Perde così il contatto con il contesto, il terreno su cui poggia i piedi e con gli oggetti che lo circondano: il suo spazio si svuota, l’immagine che ha di sé si sgonfia ed egli si ritrova ad applicare i rimedi che conosce: altri oggetti (cibo, cravatte, automobili, conquiste), nuovi posti in cui crescere smodatamente.
Ma questo tipo di cura non può che alleviare momentaneamente i sintomi peggiorando, al contempo, il male che li produce.
Infatti: “Chi assume questo atteggiamento ‘impersonale’ è uno spregiatore di uomini, perché conoscitore di uomini è chi si mette sul loro stesso piano e ci si mette dentro.” (Nietzsche). Da un punto di vista psicologico questo mettersi dentro non si limita al semplice riconoscere che si è sulla stessa barca o con gli stessi diritti e doveri ecc.
La domanda psicologica fondamentale è “Dove sto essendo?” (Cfr Cronaca 1 e 2), qual è il luogo in cui avvengono gli eventi a cui sto partecipando? Devo chiedermi se è un sogno, una proiezione, una casa, una piazza. E’ fisico o virtuale? Cosa sto costruendo e con chi sto co-costruendo? Qual è la scenografia, il palco, il pubblico? Possiamo chiederci insieme che cosa stiamo facendo e dove siamo?
Si può svolgere una intera analisi usando solo queste domande. Si può vivere diversamente stando attenti alla posizione che occupiamo nello spazio; non solo quello fisico ma lo spazio della relazione: l’interfaccia fra la mia psiche e quella degli altri.
In questo modo ci si mette dentro! E’ un gesto psichico perché è un passo fondamentale per renderci conto di quella parte di Psiche in cui siamo immersi; qual è il suo umore? Cosa sta saturandone lo spazio e cosa lo sta svuotando? Con quale Genius Loci sono/siamo in contatto quando condividiamo questa qualità di relazione.

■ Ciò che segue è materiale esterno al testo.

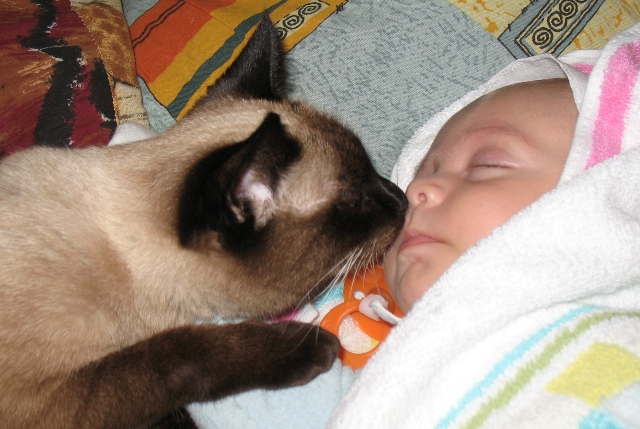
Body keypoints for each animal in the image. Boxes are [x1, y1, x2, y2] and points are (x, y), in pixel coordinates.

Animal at [0, 17, 407, 429]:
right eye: (355, 201)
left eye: (370, 169)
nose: (401, 199)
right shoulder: (50, 403)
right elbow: (175, 353)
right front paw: (310, 347)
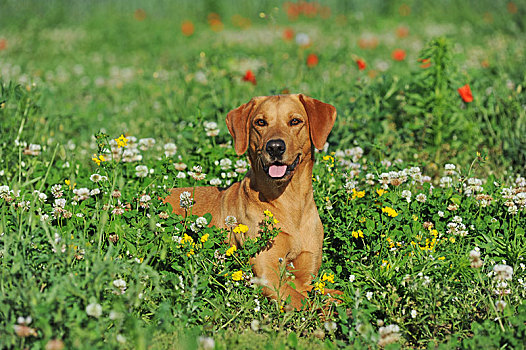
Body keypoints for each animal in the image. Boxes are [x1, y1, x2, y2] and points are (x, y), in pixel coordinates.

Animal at [164, 93, 338, 308]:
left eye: (295, 121)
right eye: (260, 122)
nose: (275, 147)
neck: (290, 201)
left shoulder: (307, 279)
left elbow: (335, 294)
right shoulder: (268, 275)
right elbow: (304, 302)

Genius Loci è, in questo senso, ciò che emana da un posto che abitiamo mentre lo stiamo abitando.
E’ anche ciò che possiamo cogliere quando ci prendiamo il tempo per sentire dove stiamo essendo, in contatto con quali persone e con quali dei nello sfondo.
E’ pensando in questi termini che possiamo rimediare alla coazione e alla mania o, perlomeno, cominciare a curarle.
Se avesse pensato in questi termini il politico dell’articolo a cui rimando avrebbe colto la somiglianza fra lui e la persona con cui stava interagendo (somiglianza data, innanzitutto, dal luogo virtuale che stavano condividendo) invece della differenza fra “quanti followers” potevano vantare.
Mi rendo conto che, nello specifico, questo è chiedere davvero troppo, ma con i miei pazienti e con chi mi legge ribadisco la necessità e l’utilità di applicare un rimedio che mettendo l’accento sul “dove” cerca non la prima cura che capita ma quella che punta alla guarigione.
Dice Hillman: “Quando sono disperato, non voglio che mi si parli di rinascita; quando mi sento invecchiare e decadere e la civiltà intorno a me sta crollando per un eccesso di sviluppo che è poi un eccesso di potere distruttivo, non posso tollerare la parola crescita; e quando mi sento andare a pezzi nelle mie complicazioni non posso sopportare le difensive semplificazioni dei mandala, né quei sentimentalismi dell’individuazione come unità e totalità. Queste sono formule presentate attraverso una fantasia di opposti: la disintegrazione sarà compensata dall’integrazione, il vuoto riempito da oggetti che mi posso accaparrare. Che dire invece di una cura attraverso la somiglianza, dove il simile cura il simile?” (corsivi miei).
Perché il simile curi il simile (e nei disturbi psichici questo approccio omeopatico funziona) occorre sviluppare prima di tutto un senso del luogo.
Il luogo diventa infatti il substrato in cui siamo immersi ma anche il mezzo e il clima che noi stessi contribuiamo continuamente a costruire.
Coglierlo, sentirlo, mettercisi dentro, sono le condizioni necessarie per rispettarlo, saperlo vivere e, se serve, cambiarlo.